▶ [PROBLEM TO SOLVE]:
In the late payment directive below, transcribe word for word the part that opens with the words "Having regard to the Treaty" and closes with "in commercial transactions(5).".

Directive 2000/35/EC of the European Parliament and of the Council of 29 June 2000 on combating late payment in commercial transactions

Official Journal L 200 , 08/08/2000 P. 0035 - 0038

Directive 2000/35/EC of the European Parliament and of the Council

of 29 June 2000

on combating late payment in commercial transactions


Having regard to the Treaty establishing the European Community, and in particular Article 95 thereof,

Having regard to the proposal from the Commission(1),

Having regard to the opinion of the Economic and Social Committee(2),

Acting in accordance with the procedure laid down in Article 251 of the Treaty(3), in the light of the joint text approved by the Conciliation Committee on 4 May 2000,


(1) In its resolution on the integrated programme in favour of SMEs and the craft sector(4), the European Parliament urged the Commission to submit proposals to deal with the problem of late payment.

(2) On 12 May 1995 the Commission adopted a recommendation on payment periods in commercial transactions(5).

(3) In its resolution on the Commission recommendation on payment periods in commercial transactions(6), the European Parliament called on the Commission to consider transforming its recommendation into a proposal for a Council directive to be submitted as soon as possible.

▶ [EXTRACTED INFORMATION]:
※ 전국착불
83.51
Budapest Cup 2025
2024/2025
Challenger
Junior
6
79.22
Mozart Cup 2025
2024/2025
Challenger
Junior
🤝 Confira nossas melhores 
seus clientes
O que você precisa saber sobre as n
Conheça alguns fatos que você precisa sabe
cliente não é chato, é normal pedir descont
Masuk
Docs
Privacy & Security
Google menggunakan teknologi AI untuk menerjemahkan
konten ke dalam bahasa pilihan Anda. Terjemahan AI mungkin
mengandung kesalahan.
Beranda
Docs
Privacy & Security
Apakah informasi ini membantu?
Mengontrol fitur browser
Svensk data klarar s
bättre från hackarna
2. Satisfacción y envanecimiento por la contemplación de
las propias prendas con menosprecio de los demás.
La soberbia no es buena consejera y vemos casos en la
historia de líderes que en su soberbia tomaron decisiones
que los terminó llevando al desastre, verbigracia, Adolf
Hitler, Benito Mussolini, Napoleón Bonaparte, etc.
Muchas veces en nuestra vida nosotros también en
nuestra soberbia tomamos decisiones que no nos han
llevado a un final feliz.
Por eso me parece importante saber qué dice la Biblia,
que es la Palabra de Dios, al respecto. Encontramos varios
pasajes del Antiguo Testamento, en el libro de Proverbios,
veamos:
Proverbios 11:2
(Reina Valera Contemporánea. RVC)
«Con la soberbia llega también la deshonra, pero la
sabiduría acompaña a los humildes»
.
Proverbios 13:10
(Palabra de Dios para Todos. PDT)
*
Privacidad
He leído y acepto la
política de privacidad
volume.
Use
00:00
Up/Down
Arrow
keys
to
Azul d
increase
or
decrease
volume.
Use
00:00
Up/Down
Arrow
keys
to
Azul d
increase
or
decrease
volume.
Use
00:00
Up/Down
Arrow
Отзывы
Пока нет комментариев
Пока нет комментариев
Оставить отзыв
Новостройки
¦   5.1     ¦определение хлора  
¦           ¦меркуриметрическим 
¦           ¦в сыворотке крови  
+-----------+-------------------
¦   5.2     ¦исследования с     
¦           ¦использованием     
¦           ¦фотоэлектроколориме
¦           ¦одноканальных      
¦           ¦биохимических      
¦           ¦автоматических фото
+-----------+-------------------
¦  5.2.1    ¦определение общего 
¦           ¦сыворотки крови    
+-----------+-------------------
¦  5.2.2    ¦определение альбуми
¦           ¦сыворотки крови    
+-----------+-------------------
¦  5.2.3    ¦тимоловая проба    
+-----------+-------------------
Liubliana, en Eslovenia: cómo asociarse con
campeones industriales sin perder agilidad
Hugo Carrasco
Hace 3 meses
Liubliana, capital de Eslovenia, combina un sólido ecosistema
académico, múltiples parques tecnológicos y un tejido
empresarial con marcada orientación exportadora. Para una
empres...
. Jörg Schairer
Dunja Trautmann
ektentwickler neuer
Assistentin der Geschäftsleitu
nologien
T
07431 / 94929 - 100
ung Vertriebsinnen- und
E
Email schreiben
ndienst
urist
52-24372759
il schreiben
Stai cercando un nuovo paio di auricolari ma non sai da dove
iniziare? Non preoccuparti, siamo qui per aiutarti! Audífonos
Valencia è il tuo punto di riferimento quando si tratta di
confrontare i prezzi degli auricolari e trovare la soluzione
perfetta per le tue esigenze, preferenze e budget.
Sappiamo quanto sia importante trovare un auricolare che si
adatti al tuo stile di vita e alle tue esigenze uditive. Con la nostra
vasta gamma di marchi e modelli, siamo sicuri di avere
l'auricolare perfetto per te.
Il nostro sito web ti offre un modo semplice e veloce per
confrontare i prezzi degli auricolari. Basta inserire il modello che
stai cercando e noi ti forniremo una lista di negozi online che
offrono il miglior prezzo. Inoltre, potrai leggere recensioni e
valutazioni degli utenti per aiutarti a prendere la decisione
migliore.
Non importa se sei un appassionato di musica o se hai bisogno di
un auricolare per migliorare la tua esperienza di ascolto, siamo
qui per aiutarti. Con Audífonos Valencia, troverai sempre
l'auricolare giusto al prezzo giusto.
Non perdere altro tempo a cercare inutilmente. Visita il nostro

▶ [TASK RESULT]:
Having regard to the Treaty establishing the European Community, and in particular Article 95 thereof,

Having regard to the proposal from the Commission(1),

Having regard to the opinion of the Economic and Social Committee(2),

Acting in accordance with the procedure laid down in Article 251 of the Treaty(3), in the light of the joint text approved by the Conciliation Committee on 4 May 2000,


(1) In its resolution on the integrated programme in favour of SMEs and the craft sector(4), the European Parliament urged the Commission to submit proposals to deal with the problem of late payment.

(2) On 12 May 1995 the Commission adopted a recommendation on payment periods in commercial transactions(5).